Paris Jazz Diary 2006
I caught American ex-pat Sylvia Howard at several venues, her classy style in perfect harmony with the plush Bilboquet restaurant-jazz club. Her sets with the Philippe Milanta Trio drew SRO audiences nightly for a full week. She puts her individual imprint on every song, in particular "That Old Black Magic, "Georgia, "Angel Eyes and the Nina Simone hit "In the Dark.
This summer I added two venues that were new to me: Swan Bar, launched two years ago by former university lecturer Lionel Bloom in the Montparnasse area, where. Howard also performed, as did Manda Djinn (who has created "La Bakeer, a scripted Centennial birthday tribute to Josephine Baker). Also appearing at Swan were the Theard twins, tenor saxophonist Les and pianist Lowell. Louisiana-born, they also fit perfectly at my second newbie, Blue Bayou, a Louisiana-style restaurant where former New York saxophonist David Murray guested with the pair, as did pianist Henri Miezen.

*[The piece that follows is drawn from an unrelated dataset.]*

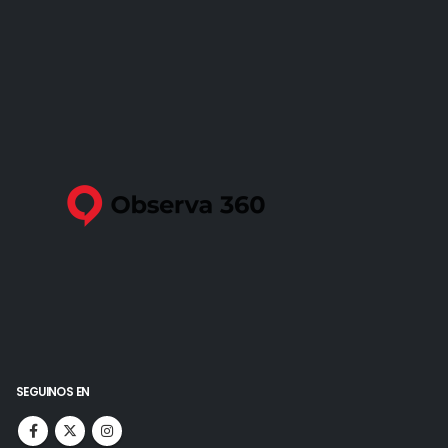
SEGUINOS EN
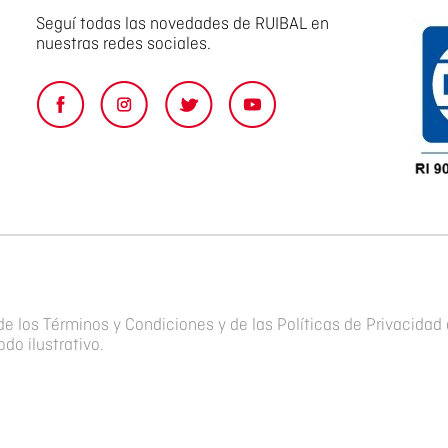
Seguí todas las novedades de RUIBAL en
nuestras redes sociales.
de los Términos y Condiciones y de las Políticas de Privacidad 
do ilustrativo.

A special treat toward end of my summer stay was hearing former Phoenix tenor saxophonist Tony Malaby, now based in New York City, who was in Paris to perform with two bands. The first was drummer Daniel Humair's trio at Sunside, a free-jazz experience that featured the reedsman shifting from high-screaming to low-growling contrasts, along with multiphonic murmurs. Later in the week, Malaby performed with [bassist] Charlie Haden's Liberation Music Orchestra at the Jazz a la Villette festival.
Despite the global reputation of the French as smokers, several jazz clubs now have signs that request no smoking during the sets, or only at the bar area. Although many have admission charges, there are many more that do not, especially for jam sessions.
Le boeuf is the French term for a jam, and I've had many discussions (in English and French) to try to find out why. No one seems to know the origin. I've explained that the word "jam in English is logical, because making that foodstuff requires a mixture of ingredients (musicians), and it has to "cook until it's "hot. I did find out, consulting a Larousse French dictionary, that there is a slang expression, C'est boeuf! that means "It's terrific. Ah, but which came first, the jam or the slang? No one seems to know. I continue my global sleuthing.